Le musée proprement dit est ouvert au public tous les jours, et il a une audience extraordinaire, surtout l’été et l’hiver, lorsque l’on enregistre 300 à 500 (parfois même 700) entrées par jour. 40% des visiteurs sont des jeunes, 20 % des adultes, et 40 % des touristes étrangers. Le sentiment général est celui-ci : tous viennent au musée par simple curiosité (pour le pittoresque d’une prison vue de l’intérieur) et beaucoup d’entre eux ressortent les yeux en larmes, terrifiés par les vérités nues qu’ils découvrent en traversant les salles. La performance du musée se mesure dans le nombre de visiteurs et de leurs signes de passages dans les livres d’impressions, où domine un sentiment troublant de surprise, d’émotion et de reconnaissance pour l’information offerte. J’avoue que telle fut aussi notre intention : éviter la présentation sensationnelle de l’histoire (nous aurions pu la faire, et bien plus facilement !) et convaincre (parfois même émouvoir) par le sérieux du document, de la photographie, de la statistique, du témoignage et même par la présence de quelques œuvres d’art capables de suggérer, d’une manière plus nuancée que les données scientifiques, la souffrance qui est la véritable matière première de la recherche.

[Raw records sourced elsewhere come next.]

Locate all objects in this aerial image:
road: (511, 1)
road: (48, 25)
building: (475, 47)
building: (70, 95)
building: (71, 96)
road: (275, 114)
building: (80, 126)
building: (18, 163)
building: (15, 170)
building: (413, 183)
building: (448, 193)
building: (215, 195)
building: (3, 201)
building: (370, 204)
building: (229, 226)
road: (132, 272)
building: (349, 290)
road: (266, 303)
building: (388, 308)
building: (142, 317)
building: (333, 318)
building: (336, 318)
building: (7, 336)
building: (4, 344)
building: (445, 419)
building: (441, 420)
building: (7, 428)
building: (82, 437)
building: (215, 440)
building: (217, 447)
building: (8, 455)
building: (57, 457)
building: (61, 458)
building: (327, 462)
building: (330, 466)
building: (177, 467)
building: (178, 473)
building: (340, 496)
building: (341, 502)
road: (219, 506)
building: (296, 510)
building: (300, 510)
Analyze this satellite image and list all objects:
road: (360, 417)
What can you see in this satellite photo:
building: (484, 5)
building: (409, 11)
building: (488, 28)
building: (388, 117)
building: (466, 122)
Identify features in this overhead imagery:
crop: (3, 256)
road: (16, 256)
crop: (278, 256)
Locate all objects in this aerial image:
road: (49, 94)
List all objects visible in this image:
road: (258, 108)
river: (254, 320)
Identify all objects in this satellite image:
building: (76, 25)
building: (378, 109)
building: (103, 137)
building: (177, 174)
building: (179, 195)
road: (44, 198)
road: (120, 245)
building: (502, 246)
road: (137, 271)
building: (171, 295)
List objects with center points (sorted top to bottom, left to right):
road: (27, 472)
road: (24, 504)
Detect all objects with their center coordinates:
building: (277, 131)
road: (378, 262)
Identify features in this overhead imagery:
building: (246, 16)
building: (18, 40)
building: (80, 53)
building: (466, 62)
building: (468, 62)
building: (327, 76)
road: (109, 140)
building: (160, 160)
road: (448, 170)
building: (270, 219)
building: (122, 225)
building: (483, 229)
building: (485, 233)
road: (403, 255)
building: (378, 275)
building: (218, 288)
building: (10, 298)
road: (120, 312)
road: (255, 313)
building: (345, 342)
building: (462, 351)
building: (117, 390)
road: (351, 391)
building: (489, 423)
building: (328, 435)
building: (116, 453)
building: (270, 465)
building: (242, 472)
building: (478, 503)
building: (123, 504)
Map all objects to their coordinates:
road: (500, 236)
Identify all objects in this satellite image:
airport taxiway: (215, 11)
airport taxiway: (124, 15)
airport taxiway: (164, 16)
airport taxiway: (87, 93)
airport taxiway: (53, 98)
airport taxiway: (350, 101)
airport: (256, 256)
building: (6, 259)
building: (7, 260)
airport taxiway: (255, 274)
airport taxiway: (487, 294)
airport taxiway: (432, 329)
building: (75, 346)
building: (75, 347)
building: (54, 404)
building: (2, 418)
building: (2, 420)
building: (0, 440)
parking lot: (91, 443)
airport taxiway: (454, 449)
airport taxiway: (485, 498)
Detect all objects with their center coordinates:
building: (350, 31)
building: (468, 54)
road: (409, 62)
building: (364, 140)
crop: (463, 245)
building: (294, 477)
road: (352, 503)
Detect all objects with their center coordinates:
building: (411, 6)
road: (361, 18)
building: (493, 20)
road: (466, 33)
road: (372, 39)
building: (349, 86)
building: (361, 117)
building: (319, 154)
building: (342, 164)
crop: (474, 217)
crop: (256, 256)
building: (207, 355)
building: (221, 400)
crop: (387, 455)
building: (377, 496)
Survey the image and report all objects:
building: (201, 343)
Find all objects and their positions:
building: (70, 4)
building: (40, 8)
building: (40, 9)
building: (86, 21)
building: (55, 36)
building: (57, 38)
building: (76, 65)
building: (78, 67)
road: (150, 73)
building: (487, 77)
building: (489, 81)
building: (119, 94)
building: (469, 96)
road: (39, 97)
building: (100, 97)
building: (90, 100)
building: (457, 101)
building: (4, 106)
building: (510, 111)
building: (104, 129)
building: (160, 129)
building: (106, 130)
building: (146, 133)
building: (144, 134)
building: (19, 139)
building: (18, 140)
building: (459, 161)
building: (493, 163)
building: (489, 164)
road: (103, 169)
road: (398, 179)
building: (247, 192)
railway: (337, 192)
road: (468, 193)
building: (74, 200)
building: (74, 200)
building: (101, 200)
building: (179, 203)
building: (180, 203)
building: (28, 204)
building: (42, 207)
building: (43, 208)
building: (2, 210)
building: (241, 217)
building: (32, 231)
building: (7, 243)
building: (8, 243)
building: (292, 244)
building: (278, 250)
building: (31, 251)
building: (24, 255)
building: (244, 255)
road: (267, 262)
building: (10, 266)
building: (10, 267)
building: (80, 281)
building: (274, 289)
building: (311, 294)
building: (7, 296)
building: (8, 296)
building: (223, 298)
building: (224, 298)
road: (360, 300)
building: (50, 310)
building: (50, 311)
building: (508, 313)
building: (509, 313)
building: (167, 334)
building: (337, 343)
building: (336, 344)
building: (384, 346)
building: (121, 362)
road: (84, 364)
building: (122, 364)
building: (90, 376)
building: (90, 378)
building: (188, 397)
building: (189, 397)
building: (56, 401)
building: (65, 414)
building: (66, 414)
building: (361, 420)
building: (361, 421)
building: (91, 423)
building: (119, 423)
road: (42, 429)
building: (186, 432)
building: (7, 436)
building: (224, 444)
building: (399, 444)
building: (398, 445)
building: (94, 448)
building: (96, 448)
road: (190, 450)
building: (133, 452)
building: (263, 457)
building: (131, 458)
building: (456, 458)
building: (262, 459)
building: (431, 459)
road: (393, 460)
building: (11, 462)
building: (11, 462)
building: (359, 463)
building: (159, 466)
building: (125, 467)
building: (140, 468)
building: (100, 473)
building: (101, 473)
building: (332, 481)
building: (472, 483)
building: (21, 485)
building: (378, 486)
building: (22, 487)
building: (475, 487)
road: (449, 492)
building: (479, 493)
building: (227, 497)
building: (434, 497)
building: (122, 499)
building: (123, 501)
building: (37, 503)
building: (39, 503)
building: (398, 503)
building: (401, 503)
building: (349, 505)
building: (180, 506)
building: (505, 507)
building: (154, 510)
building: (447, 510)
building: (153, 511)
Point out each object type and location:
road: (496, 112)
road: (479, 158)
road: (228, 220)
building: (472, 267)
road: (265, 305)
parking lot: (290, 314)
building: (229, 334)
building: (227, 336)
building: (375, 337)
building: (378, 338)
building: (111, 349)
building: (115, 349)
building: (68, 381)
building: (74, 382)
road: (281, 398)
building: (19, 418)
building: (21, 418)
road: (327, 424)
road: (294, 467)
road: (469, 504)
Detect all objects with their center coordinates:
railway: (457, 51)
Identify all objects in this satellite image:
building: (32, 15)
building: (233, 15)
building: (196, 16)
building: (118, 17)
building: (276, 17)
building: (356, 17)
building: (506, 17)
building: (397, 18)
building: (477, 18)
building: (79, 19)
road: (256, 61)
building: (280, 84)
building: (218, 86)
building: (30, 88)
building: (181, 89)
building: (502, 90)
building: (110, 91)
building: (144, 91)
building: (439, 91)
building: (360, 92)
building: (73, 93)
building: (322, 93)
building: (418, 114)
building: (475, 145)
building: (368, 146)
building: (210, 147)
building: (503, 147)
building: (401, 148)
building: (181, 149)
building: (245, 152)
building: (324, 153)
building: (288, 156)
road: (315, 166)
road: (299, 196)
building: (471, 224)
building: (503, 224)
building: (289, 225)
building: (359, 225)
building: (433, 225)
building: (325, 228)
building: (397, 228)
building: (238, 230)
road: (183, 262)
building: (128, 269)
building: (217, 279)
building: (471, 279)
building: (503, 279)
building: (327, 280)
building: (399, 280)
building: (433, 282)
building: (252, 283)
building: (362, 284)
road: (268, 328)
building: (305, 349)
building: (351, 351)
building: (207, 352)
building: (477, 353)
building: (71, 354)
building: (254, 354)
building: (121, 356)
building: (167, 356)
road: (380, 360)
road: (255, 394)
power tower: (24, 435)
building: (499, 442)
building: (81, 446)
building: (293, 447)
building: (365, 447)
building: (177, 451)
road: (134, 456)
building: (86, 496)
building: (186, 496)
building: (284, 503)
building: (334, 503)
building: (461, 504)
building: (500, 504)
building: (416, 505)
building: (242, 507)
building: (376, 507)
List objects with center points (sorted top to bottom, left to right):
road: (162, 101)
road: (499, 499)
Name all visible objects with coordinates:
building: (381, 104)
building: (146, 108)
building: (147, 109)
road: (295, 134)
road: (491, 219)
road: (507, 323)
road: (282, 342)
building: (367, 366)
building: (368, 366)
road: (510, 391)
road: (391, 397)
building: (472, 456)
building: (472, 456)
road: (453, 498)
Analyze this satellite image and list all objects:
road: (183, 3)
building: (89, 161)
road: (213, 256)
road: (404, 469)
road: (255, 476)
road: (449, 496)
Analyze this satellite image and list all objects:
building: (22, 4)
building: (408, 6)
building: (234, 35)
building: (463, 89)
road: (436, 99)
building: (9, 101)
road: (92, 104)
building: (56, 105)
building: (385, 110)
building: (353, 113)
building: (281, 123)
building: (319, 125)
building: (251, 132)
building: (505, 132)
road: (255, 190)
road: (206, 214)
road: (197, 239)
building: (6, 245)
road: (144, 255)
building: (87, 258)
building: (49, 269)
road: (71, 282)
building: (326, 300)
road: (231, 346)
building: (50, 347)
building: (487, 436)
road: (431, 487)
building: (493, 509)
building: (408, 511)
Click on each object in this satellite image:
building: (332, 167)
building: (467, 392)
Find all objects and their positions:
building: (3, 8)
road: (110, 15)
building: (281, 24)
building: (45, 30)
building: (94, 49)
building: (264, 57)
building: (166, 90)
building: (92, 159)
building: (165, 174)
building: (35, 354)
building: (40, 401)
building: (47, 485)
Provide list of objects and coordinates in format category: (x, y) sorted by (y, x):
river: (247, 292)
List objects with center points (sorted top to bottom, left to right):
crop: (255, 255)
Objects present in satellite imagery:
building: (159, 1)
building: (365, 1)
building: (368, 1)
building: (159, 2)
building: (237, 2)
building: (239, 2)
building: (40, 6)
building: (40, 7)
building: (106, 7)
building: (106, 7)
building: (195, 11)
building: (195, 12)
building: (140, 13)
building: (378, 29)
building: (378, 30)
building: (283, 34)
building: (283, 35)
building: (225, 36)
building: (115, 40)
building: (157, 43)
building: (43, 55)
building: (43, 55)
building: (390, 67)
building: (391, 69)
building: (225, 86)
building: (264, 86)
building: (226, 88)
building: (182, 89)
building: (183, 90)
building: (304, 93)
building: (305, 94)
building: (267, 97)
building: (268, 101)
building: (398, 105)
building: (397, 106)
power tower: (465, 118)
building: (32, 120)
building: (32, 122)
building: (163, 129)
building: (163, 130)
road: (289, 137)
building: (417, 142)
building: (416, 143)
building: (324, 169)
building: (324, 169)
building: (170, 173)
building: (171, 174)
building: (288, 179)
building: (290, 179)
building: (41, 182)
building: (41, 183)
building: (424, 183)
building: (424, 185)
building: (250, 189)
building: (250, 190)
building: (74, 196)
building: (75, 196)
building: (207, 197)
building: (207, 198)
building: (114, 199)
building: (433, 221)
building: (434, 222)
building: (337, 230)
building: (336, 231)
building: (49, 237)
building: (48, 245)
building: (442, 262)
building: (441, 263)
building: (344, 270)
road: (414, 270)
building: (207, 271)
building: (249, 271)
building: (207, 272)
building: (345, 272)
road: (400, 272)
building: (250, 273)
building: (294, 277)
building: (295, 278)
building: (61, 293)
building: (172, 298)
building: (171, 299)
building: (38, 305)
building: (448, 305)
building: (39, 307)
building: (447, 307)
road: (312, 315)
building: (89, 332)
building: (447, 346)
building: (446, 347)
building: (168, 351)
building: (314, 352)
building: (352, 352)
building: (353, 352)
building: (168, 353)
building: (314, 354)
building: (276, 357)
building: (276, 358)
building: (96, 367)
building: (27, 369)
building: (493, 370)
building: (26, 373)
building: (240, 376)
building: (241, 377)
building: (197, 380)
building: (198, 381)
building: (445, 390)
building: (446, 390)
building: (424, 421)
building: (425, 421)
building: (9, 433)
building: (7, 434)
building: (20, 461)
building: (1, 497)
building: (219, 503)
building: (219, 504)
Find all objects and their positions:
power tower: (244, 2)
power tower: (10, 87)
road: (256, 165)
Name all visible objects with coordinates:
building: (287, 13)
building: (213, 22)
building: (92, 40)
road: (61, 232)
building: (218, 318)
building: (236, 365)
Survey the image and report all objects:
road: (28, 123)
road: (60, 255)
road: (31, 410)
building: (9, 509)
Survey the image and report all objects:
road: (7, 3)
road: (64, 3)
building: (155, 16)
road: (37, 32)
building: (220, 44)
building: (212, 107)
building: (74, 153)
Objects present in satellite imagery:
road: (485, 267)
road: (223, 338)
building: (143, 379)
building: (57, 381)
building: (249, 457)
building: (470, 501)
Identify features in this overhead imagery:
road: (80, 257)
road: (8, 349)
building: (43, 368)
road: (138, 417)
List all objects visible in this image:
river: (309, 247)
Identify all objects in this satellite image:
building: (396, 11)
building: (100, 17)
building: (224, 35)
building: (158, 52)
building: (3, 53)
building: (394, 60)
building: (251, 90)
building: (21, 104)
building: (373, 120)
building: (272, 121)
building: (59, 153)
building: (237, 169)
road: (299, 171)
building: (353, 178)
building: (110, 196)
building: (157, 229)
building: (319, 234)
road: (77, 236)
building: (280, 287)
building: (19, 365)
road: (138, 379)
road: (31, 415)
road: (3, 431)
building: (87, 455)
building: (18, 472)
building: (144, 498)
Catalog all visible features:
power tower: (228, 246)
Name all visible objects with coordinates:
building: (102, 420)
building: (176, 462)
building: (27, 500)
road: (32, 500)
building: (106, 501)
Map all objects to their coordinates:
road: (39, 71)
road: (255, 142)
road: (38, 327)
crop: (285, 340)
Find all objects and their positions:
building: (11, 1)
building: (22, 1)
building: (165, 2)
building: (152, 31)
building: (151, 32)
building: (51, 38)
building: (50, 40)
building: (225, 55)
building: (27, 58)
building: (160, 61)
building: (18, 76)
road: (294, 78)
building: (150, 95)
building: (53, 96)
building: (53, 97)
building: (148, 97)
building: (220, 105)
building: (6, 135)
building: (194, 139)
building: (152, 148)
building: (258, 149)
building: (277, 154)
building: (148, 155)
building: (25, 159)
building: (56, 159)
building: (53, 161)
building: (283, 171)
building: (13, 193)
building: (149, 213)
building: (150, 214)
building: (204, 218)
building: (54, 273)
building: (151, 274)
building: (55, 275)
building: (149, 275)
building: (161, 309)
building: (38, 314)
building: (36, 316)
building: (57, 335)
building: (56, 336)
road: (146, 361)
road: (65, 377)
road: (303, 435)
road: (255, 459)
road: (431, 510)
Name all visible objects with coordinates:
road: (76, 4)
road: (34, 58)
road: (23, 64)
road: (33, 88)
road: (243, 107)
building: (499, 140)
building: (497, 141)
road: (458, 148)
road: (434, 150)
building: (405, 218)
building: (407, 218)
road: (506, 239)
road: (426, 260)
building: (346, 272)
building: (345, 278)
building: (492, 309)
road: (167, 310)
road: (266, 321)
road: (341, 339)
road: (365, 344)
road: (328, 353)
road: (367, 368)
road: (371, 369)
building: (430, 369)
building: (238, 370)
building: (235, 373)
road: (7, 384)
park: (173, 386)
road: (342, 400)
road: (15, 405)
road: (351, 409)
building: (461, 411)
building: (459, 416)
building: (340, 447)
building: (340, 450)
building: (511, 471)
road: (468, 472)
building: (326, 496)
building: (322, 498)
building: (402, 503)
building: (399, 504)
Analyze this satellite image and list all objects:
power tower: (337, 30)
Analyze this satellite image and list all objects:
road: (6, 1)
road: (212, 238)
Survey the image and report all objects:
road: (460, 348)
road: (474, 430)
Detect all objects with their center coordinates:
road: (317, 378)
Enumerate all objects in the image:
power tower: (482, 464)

Dans bien des pages d’impressions, on nous adresse des suggestions. Voici un exemple qui influe sur la création du musée : une délégation tchèque, dirigée par Madame Šuštrova, ancien porte-parole de la « Charte 77 », a proposé que le Mémorial ouvre une salle d’exposition pour chaque pays de l’Est. Actuellement, il existe déjà – réalisée par l’Institut Polonais – une salle « Solidarnosc » et une autre dédiée au « Printemps de Prague » et à l’invasion de la Tchécoslovaquie de 1968 – et, en collaboration avec l’Institut de la Révolution 1956 de Budapest – on travaille à une autre salle, dédiée à cet événement. Deux autres salles seront consacrées à la révolte de 1953 et à la construction du mur de Berlin, ainsi qu’aux grands dissidents soviétiques des années 70. D’ailleurs, suite à quelques suggestions et collaborations, le Mémorial a accueilli des expositions temporaires de la République de Moldavie, de Pologne, de la République Tchèque; à son tour, le Mémorial a organisé une exposition itinérante, qui est passée jusqu’à aujourd’hui dans dix villes allemandes (inaugurée par Dr. Joachim Gauck à Frankfort en 1999, elle a traversé Tübingen, Hambourg, Munich, Dortmund, Berlin, Düsseldorf, Augsbourg, Heidelberg, Cologne). En 2007 l’exposition sera ouverte à Paris. En outre, une exposition sur La Guerre Froide, vernissée an juillet 2006 à Sighet, deviendra itinérante pendant l’année 2007 en Hongrie, Pologne, Allemagne, République Tchèque.
Le pourcentage des jeunes parmi le public visiteur du Musée, le déplacement des groupes d’écoliers, d’étudiants des facultés d’histoire de Roumanie ou d’Allemagne pour faire leurs cours ou les travaux pratiques dans le musée, les mémoires de licence toujours plus nombreux dédiés au Mémorial, le transforment en une véritable institution d’enseignement. L’idéal serait, s’il y avait des fonds, que le cursus de l’École d’Été soit suivi aussi par des jeunes ressortissants d’autres pays que la Roumanie et la Moldavie, venus écouter les professeurs, les spécialistes de l’histoire du communisme, arrivés de France, d’Angleterre, d’Allemagne des États-Unis et, naturellement, d’autres pays ex-communistes. Un pas en avant pourrait ainsi être fait vers le rapprochement des deux Europe qui, pour devenir véritablement une seule, devront – avant de s’unir – faire connaissance et mettre en commun non seulement leurs économies, mais aussi leurs obsessions.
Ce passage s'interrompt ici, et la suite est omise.